BB: Oh, sure! I think this is a really exciting time for media right now. It’s taking so many different forms. So yeah, I’m kind of excited to see what its next form will be.
GW: Episode 200. What a hurrah. Did you ever think that you would be playing the wizard of Oz?
BB: No! That was really fun. A floating head. We had to do it twice because there was some mess-up with the camera or something, so it was crazy. But yeah, when I read that script I couldn’t make hide nor hair of it. I didn’t understand what it was.
GW: In a good way, I hope!
BB: Well sort of. I didn’t understand it at all. Because there were so many little “in sci fi” things that I wasn’t party to. In the end, I watched it. I had a good time. It was fun seeing all the old people back.
GW: Yeah, the 200th episode. That was quite a milestone for the franchise. You probably, I would imagine, were feeling like “It’s their 200th. I’m just kind of along for the ride.”
BB: No, I felt good about being part of it, because eight years is a lot different than ten years. The show didn’t kick into those groundbreaking moments until Ben and Claudia and myself came aboard. Speaking for myself, I enjoy it so much, and I feel that I am a part of that show now, and I always will be, because I was along for a good part of it. I think it’s a wonderful show. And I think it’ll go on in some fashion.
GW: The episode “Uninvited.” That was a great opportunity to see a good deal of character development, particularly between Landry and Mitchell. And I’ve been wondering ever since I saw that episode, how could you two keep a straight face with the duck call?

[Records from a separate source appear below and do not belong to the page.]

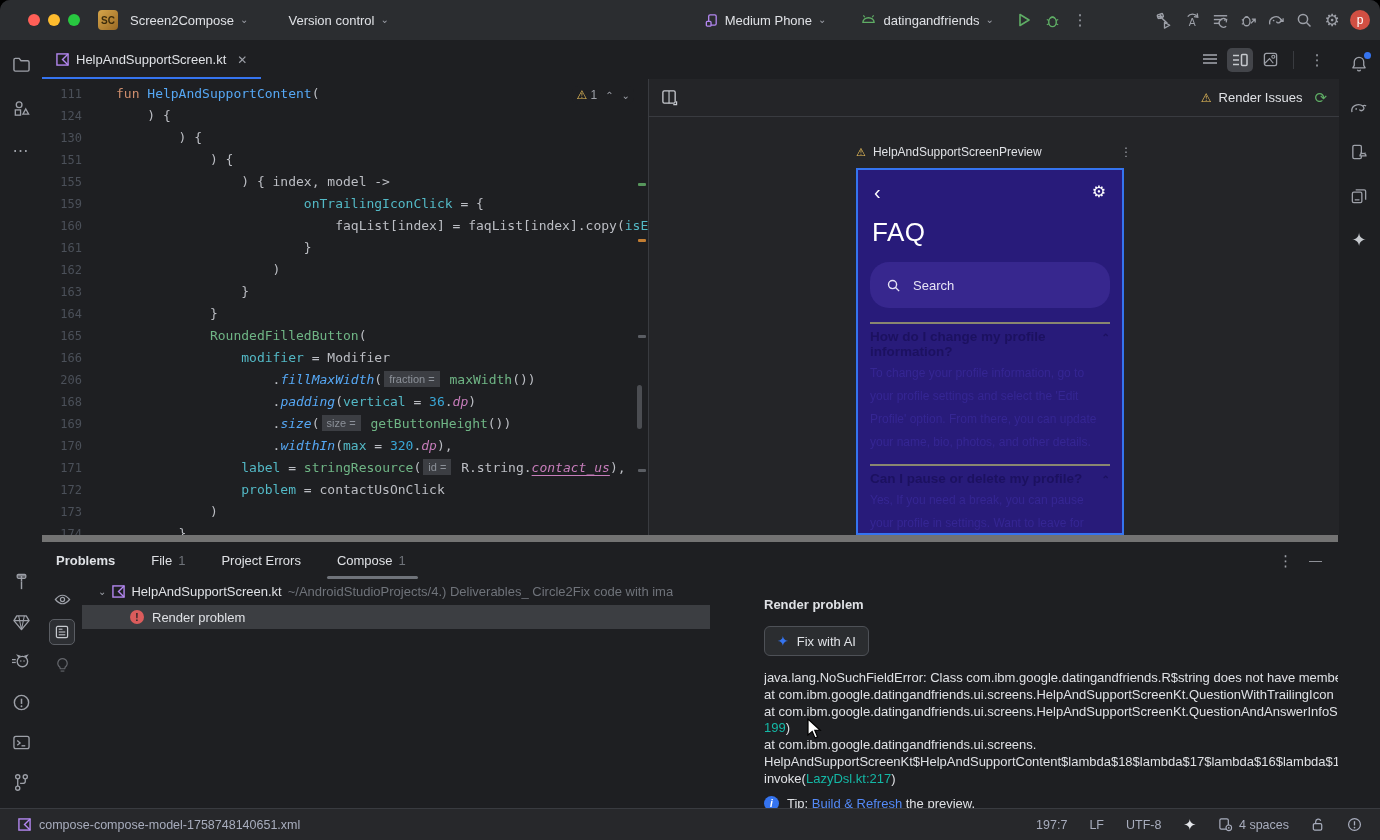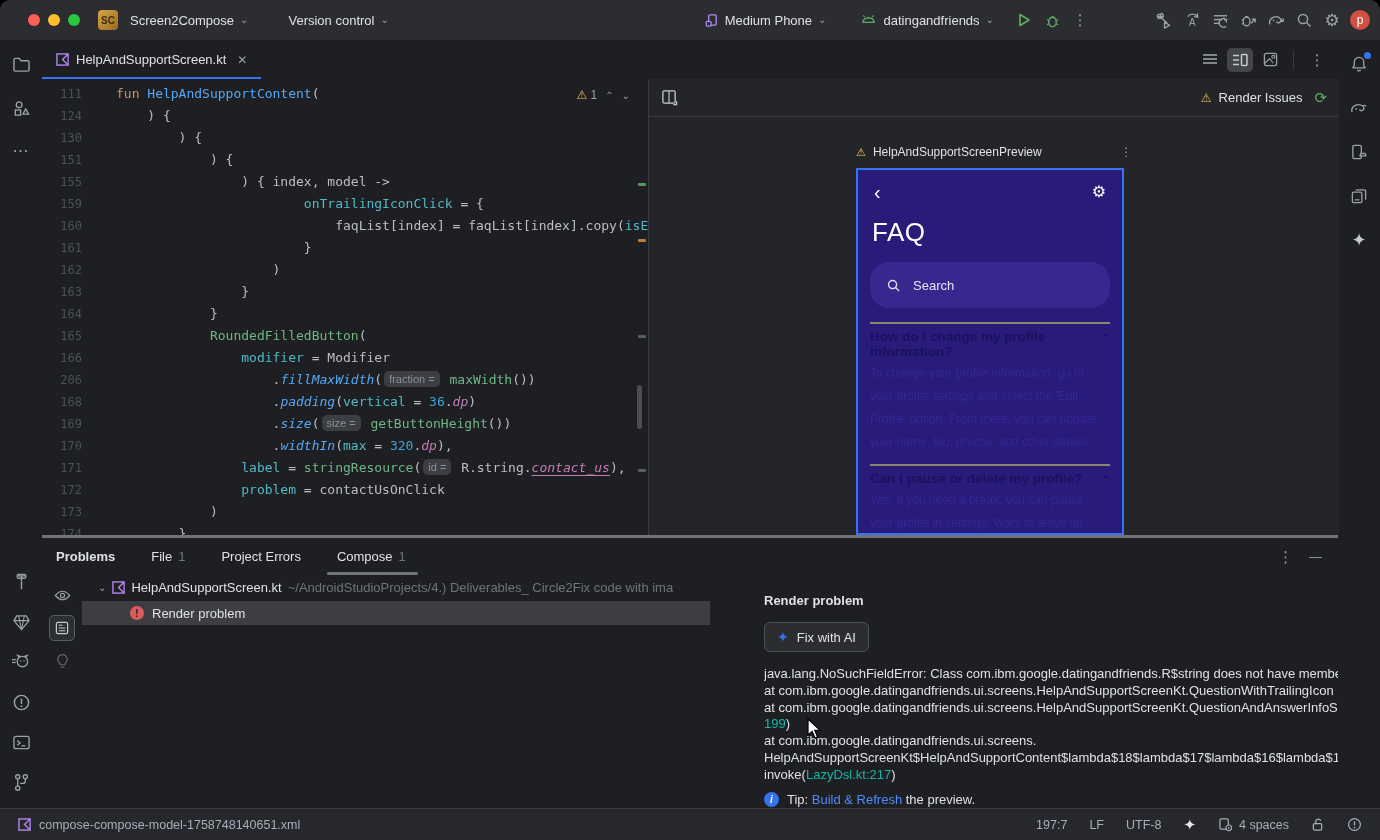--- a/index.html
+++ b/index.html
@@ -43,7 +43,7 @@
   .seg-nm{color:#53b9c6}.seg-num{color:#39a7d7}
   .seg-ext{color:#56a8f5;font-style:italic}.seg-dp{color:#c77dbb;font-style:italic}
   .seg-err{color:#c77dbb;font-style:italic;text-decoration:underline;text-underline-offset:3px;}
-  .seg-hint{display:inline-block;background:#3c3e43;color:#8c9199;border-radius:5px;font-size:11px;line-height:16px;padding:0 5px;margin:0 2px;transform:translateY(-1px);font-family:"Liberation Sans",sans-serif;}
+  .seg-hint{display:inline-block;background:#3c3e43;color:#8c9199;border-radius:0;font-size:11px;line-height:16px;padding:0 5px;margin:0 2px;transform:translateY(-1px);font-family:"Liberation Sans",sans-serif;}
   .insp-widget{position:absolute;right:14px;top:7px;display:flex;align-items:center;gap:8px;color:#9da0a8;font-family:"Liberation Sans",sans-serif;font-size:12px;background:#1e1f22;padding:2px 4px;border-radius:6px;}
   .warn-tri{color:#f2c55c;font-size:12px;}
   .stripe-mark{position:absolute;width:8px;height:3px;border-radius:1px;right:2px;}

BB: [Laughter] Yeah, we didn’t too much. I happen to really love birds anyway. I didn’t think that Rob knew that when the guys came up with that story, but oh, I laughed when I read that. I like to tease my own son when he was younger, especially, that there was this fictitious bird club that he and I belonged to. My son, Zeke. And I would talk about it in front of his friends. I would say “Let’s have a meeting of the bird club.” He’d say “Dad …” So I went back to a lot of that when I was doing that thing with Ben.

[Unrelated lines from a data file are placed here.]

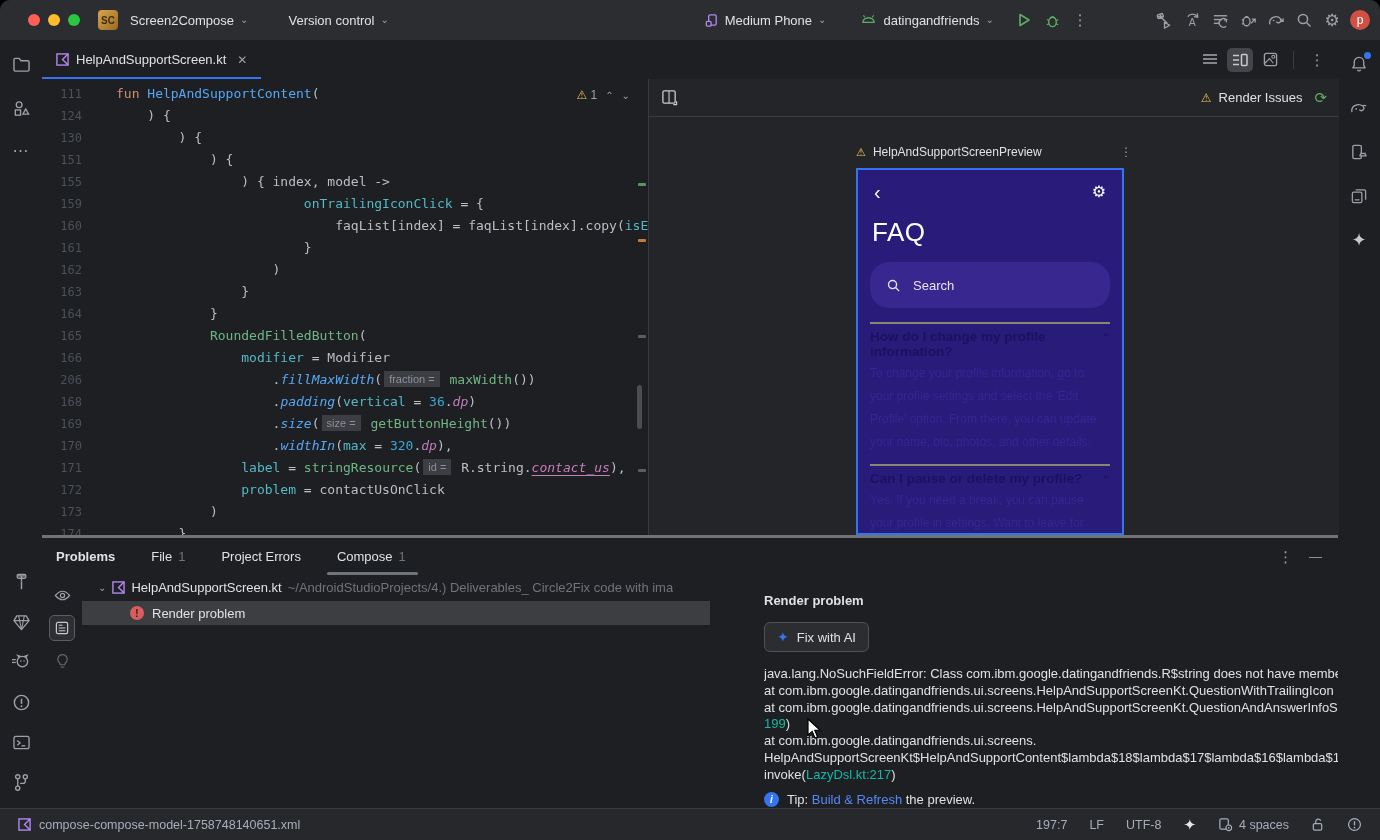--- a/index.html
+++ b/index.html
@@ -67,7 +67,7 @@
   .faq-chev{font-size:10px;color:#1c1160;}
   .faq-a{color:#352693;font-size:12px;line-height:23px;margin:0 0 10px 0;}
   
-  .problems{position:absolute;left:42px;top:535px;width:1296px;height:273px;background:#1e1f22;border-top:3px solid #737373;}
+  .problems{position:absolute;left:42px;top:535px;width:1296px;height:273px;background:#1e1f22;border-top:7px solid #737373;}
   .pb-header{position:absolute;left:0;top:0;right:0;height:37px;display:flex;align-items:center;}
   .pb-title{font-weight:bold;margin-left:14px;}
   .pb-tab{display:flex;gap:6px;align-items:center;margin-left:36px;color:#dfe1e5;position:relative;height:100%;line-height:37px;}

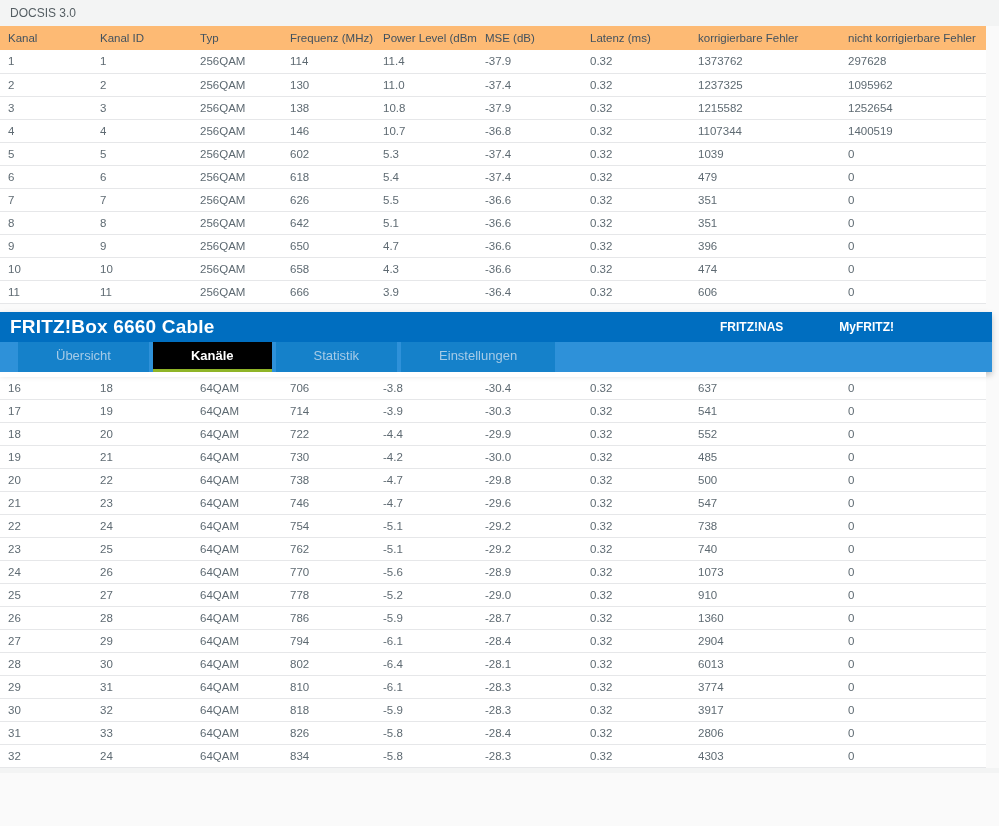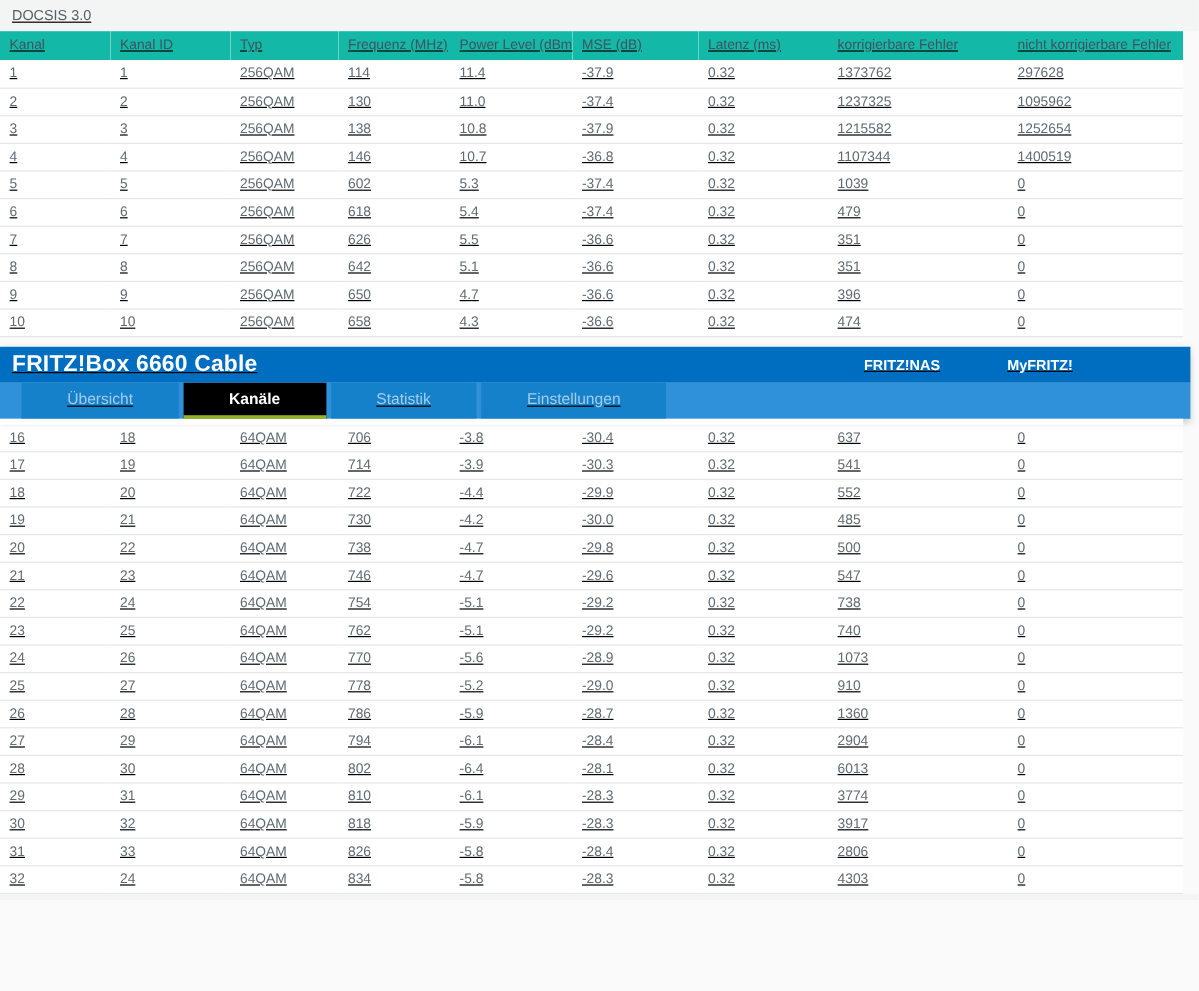--- a/index.html
+++ b/index.html
@@ -9,7 +9,7 @@
     font-family:"Liberation Sans", sans-serif;
     -webkit-font-smoothing:antialiased;
   }
-  .page { width:999px; height:826px; overflow:hidden; background:#fafafa; position:relative;text-decoration:underline; }
+  .page { width:999px; height:826px; overflow:hidden; background:#fafafa; position:relative; }
 
   
   .section-strip {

GW: What was your inspiration for acting, originally. Was it your father, and did he push for you and Jeff to enter this industry or did he try to dissuade you from doing that?
BB: Yeah, many people ask me if my father — what hand he had in choosing my career. He had a lot to do with that. He gave me my first job in this business, which is the hardest thing to get in show business. That first opportunity.

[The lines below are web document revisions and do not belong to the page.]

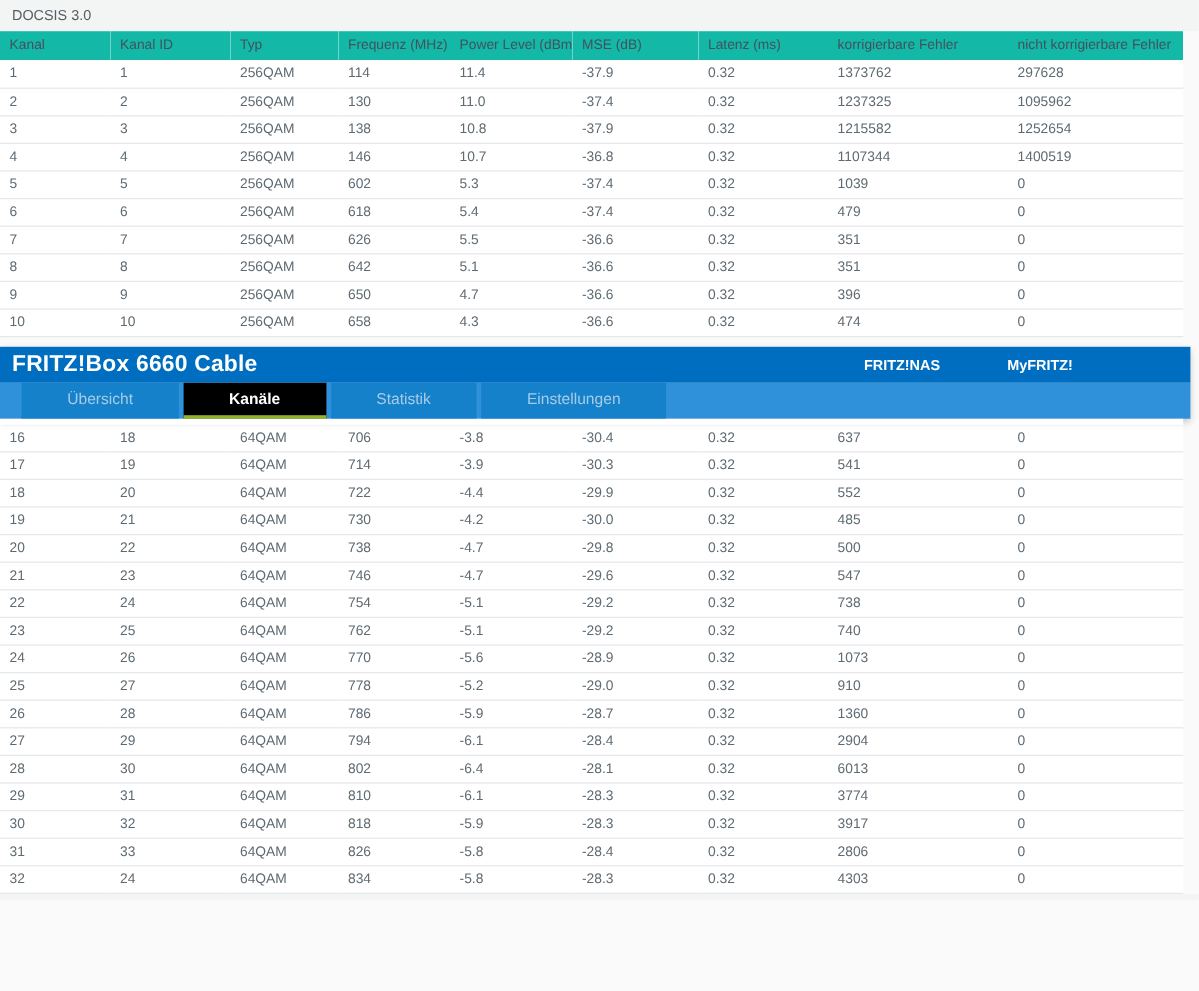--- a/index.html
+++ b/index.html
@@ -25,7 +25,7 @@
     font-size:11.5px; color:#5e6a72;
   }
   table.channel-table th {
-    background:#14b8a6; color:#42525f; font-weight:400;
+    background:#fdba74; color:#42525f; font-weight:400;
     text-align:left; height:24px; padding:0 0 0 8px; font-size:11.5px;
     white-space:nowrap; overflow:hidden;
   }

But most importantly he was just a great dad all the way down the line. He was always there for me and for my brother and sister. And as far as show business is concerned, he really enjoyed being an actor and loved it. But he made myself and the rest of the family, the kids, aware that if we wanted to try it that it was a very risky business. Not a lot of security like we talked about. And that if you really wanted to do it, it was something you had to be prepared to sacrifice a lot for and work hard. All of that was true.
When I first started off I was trying to make a mark for myself, maybe try to distance myself a little bit from my dad. I found out that once I got into it that you did have to bring something to the table. Maybe one or two jobs you could get there having someone’s word help you. Yeah, no, he was great. And he also gave me my tools. Taught me how to do it.
GW: Last question for you. What do you intend to do next?
BB: [Laughter] I have three films coming out. I did The Good German. Steven Soderbergh directed it. George Clooney is in it. Then I did Charlotte’s Web down in Australia. That’s a mixture of cartoon and real people. I think just two real actors, or maybe there’s two or three characters. Dakota Fanning plays a little girl and I’m playing her shrink. [Laughter] And then I did also a movie called Spinning Into Butter with Sarah Jessica Parker. All three of those will be coming out. So I suppose in the next few months that’s how I’ll be getting busy. Just going out and promoting those shows.
GW: Probably looking forward to some time off!